GOAL 1: Copy the records from the line containing "family: Agromyzidae" through the last line of the records, inclusive, and reproduce those lines exactly.
───── PROVIDED PASSAGE ─────
The Breakfast Club

With an average 20-year age gap between adults and their teenage progeny, who can blame anybody for a chronic lack of understanding between them? Thankfully, once in a while a filmmaker comes along who understands both worlds and acts as a kind of translator between them. For anybody growing up in the 1980s, that filmmaker was John Hughes. And his masterpiece take on authority, insecurity, identity and indignity would forever change what it means to be a Reagan years kid stuck in high school detention. Behold…the Breakfast Club.

The story takes place at Shermer High School, 1984, where five students report for an all-day long session of Saturday detention. They are Brian Johnson (a super-student who brought a flare gun to school), Claire Standish (a lovely rich kid who skipped class to go shopping), Andrew Clark (a champion wrestler guilty of bullying a kid on the team), Allison Reynolds (a strange introvert who showed up just to be there) and John Bender (a chronic delinquent whose most recent infraction is pulling the fire alarm). They are watched over by vice principal Richard Vernon, a martinet who hates the students almost as much as he hates himself, and who tasks the five with writing a 1,000-word essay on who they think they are. The day goes by with the kids left largely unattended, and they spend their day at first clashing with each other, but slowly learning that they all have a lot more in common than their respective stereotypes would suggest. By the time their detention is through, all five have had major breakthroughs with their own issues, and are just a little bit more ready to face the trials and tribulations that await them once they return home, go back to school, and whatever else awaits them after that. Ironically, Vernon’s assignment works…just not in the way that he intended.
───── ENTRIES PROVIDED ─────
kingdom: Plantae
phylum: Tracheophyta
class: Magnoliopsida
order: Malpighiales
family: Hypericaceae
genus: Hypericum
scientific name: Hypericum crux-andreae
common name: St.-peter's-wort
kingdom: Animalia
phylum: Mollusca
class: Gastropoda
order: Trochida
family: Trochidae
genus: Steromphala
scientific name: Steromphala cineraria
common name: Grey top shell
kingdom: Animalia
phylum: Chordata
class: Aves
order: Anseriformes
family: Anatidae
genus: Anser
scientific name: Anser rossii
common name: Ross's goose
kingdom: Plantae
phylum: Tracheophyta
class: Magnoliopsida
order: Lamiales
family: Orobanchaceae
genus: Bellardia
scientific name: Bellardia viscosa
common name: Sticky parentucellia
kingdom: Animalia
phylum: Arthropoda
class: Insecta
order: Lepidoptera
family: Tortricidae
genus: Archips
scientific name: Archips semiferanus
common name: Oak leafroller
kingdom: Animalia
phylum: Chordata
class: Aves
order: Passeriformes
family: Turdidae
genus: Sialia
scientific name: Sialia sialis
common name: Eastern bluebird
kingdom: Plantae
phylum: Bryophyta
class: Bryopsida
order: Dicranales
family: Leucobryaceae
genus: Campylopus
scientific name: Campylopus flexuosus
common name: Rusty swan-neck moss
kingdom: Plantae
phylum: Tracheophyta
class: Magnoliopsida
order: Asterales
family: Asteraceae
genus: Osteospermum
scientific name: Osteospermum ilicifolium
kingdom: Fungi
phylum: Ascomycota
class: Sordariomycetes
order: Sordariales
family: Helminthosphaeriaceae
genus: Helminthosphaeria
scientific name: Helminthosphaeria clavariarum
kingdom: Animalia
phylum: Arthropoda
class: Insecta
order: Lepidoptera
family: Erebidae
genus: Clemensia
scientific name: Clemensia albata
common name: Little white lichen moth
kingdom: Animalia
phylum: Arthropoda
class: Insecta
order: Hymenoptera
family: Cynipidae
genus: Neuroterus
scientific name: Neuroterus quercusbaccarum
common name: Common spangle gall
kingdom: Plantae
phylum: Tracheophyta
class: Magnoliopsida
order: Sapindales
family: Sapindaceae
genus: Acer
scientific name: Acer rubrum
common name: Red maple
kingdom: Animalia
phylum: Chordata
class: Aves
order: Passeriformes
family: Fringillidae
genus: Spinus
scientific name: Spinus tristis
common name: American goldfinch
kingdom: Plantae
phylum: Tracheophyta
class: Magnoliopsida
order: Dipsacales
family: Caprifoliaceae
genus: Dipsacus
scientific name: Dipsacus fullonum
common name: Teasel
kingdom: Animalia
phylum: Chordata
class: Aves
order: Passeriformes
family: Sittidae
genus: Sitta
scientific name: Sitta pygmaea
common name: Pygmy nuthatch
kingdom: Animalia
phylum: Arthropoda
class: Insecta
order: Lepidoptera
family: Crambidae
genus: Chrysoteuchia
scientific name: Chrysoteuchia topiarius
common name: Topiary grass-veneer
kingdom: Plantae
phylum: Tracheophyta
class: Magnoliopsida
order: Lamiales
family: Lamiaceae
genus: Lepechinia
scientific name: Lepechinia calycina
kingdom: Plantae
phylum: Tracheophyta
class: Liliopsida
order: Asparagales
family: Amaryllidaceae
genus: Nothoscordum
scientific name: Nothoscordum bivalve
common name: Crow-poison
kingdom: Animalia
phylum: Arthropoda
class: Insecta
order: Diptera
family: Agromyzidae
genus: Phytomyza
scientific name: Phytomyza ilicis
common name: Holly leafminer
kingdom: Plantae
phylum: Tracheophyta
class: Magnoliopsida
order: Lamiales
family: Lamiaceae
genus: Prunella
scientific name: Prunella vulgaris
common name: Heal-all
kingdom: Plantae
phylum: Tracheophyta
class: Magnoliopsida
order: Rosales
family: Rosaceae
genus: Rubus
─────
GOAL 2: List the full names of the five students who report for Saturday detention in the passage about The Breakfast Club.

RESULT 1:
family: Agromyzidae
genus: Phytomyza
scientific name: Phytomyza ilicis
common name: Holly leafminer
kingdom: Plantae
phylum: Tracheophyta
class: Magnoliopsida
order: Lamiales
family: Lamiaceae
genus: Prunella
scientific name: Prunella vulgaris
common name: Heal-all
kingdom: Plantae
phylum: Tracheophyta
class: Magnoliopsida
order: Rosales
family: Rosaceae
genus: Rubus

RESULT 2:
Brian Johnson
Claire Standish
Andrew Clark
Allison Reynolds
John Bender